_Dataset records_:
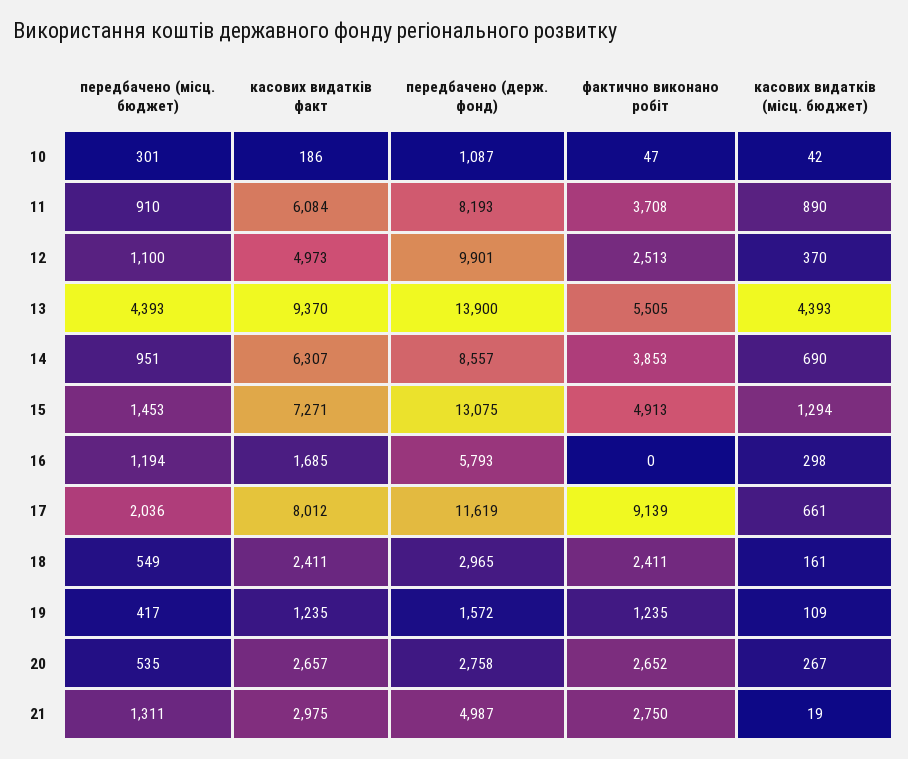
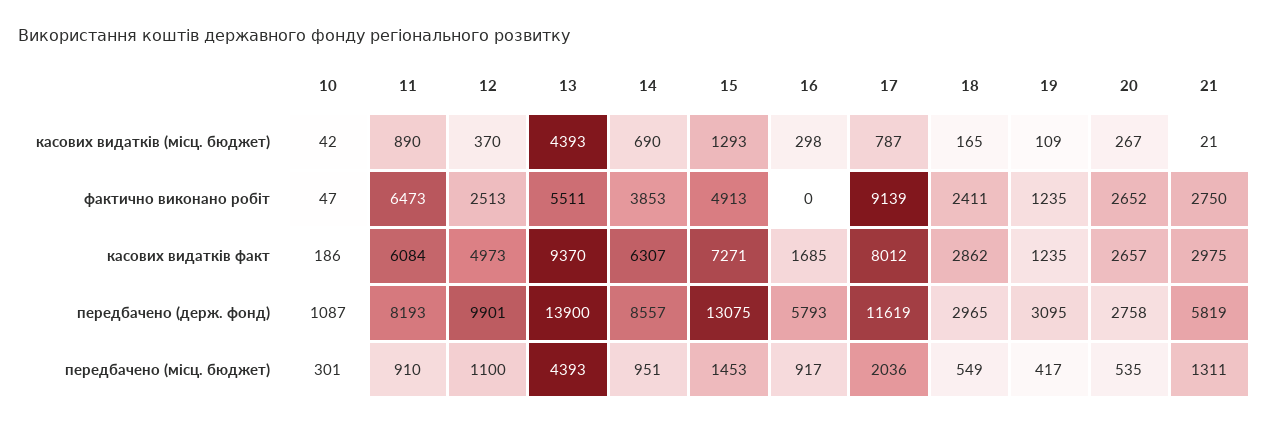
фактично виконано робіт, 11: 3708 -> 6473
фактично виконано робіт, 13: 5505 -> 5511
касових видатків (місц. бюджет), 15: 1294 -> 1293
передбачено (місц. бюджет), 16: 1194 -> 917
касових видатків (місц. бюджет), 17: 661 -> 787
касових видатків факт, 18: 2411 -> 2862
касових видатків (місц. бюджет), 18: 161 -> 165
передбачено (держ. фонд), 19: 1572 -> 3095
передбачено (держ. фонд), 21: 4987 -> 5819
касових видатків (місц. бюджет), 21: 19 -> 21

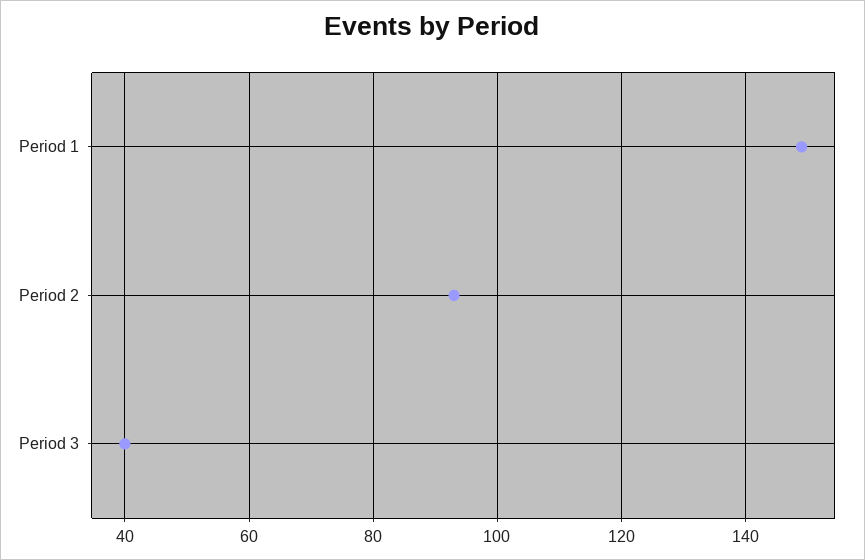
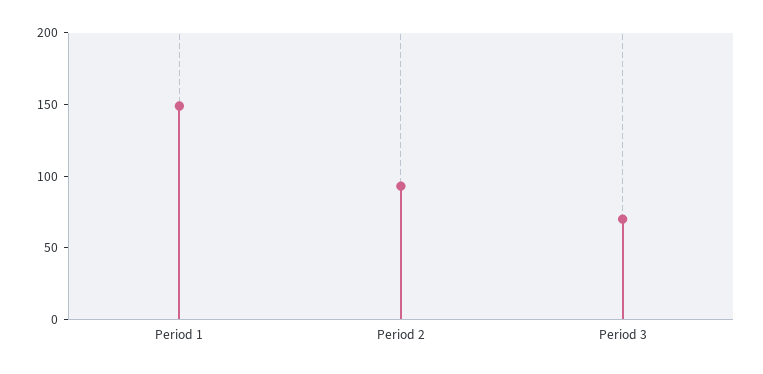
Period 3: 40 -> 70

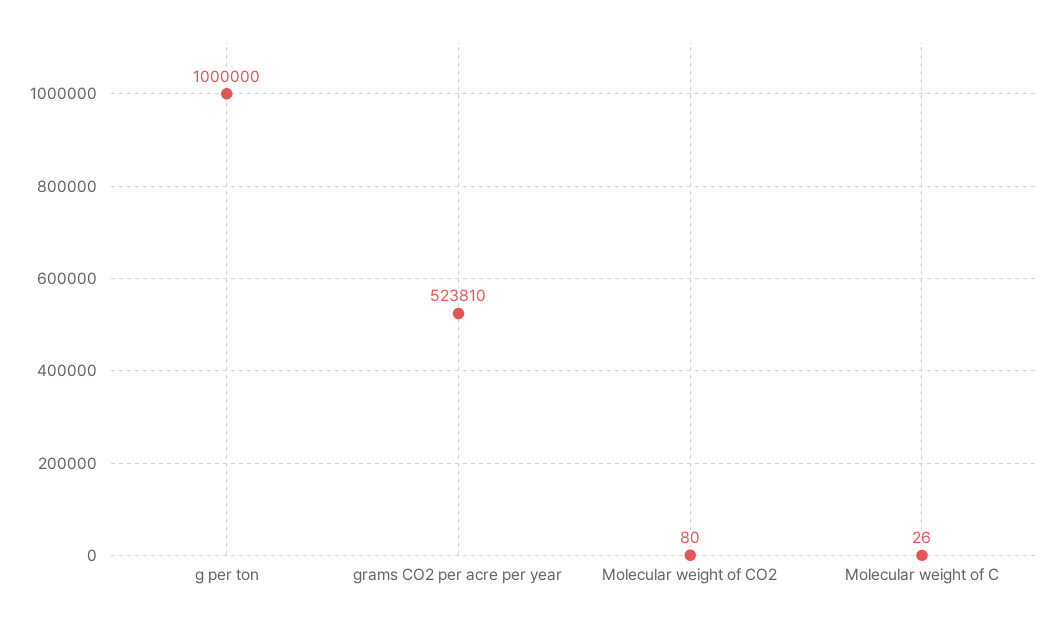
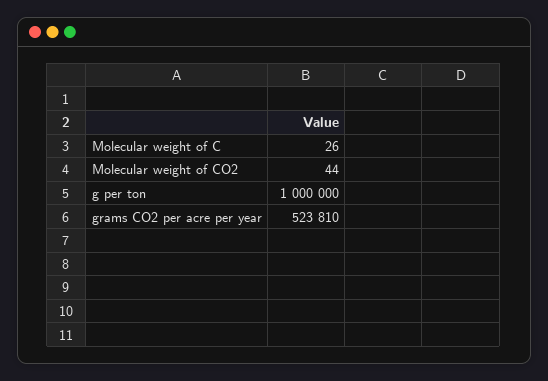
Molecular weight of CO2: 80 -> 44

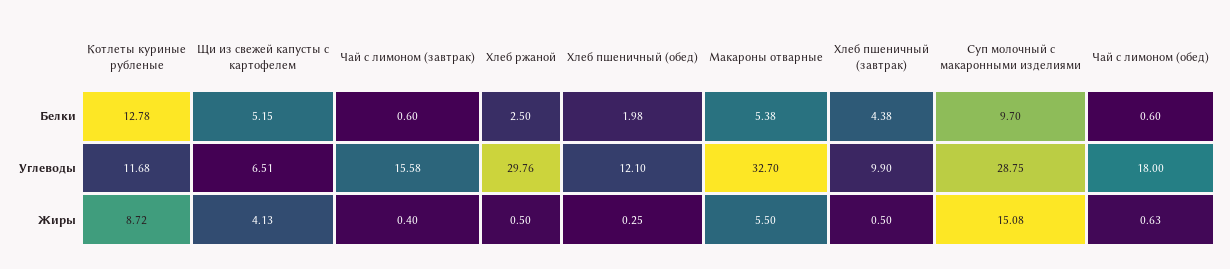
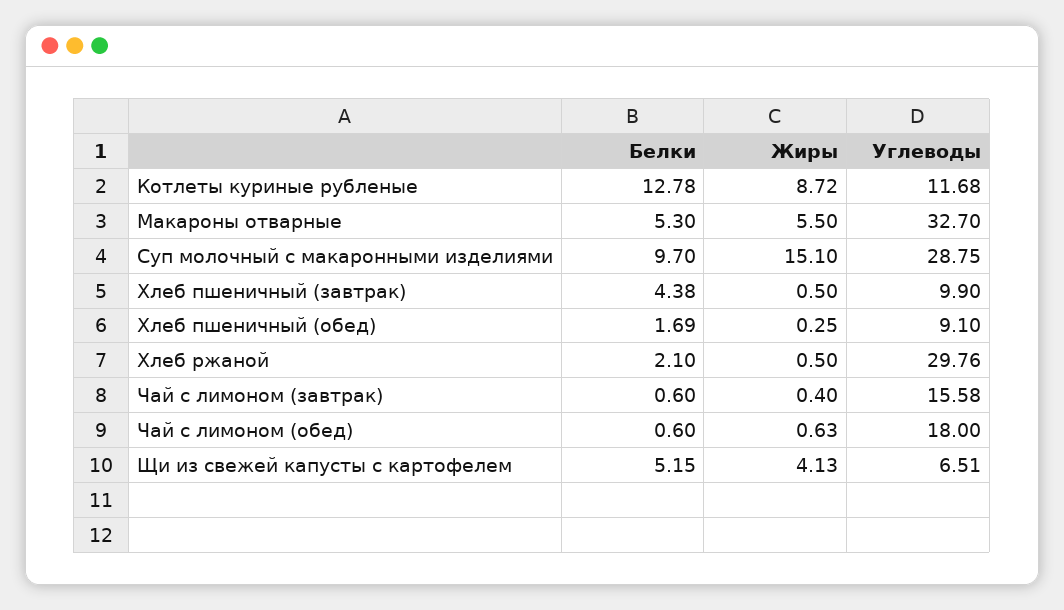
Хлеб ржаной, Белки: 2.5 -> 2.1
Хлеб пшеничный (обед), Белки: 1.98 -> 1.69
Макароны отварные, Белки: 5.38 -> 5.3
Хлеб пшеничный (обед), Углеводы: 12.1 -> 9.1
Суп молочный с макаронными изделиями, Жиры: 15.08 -> 15.1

_What you have to do_: Compute the number of lines above that contain the string "місц". Reply with that value only.

_Written answer_: 5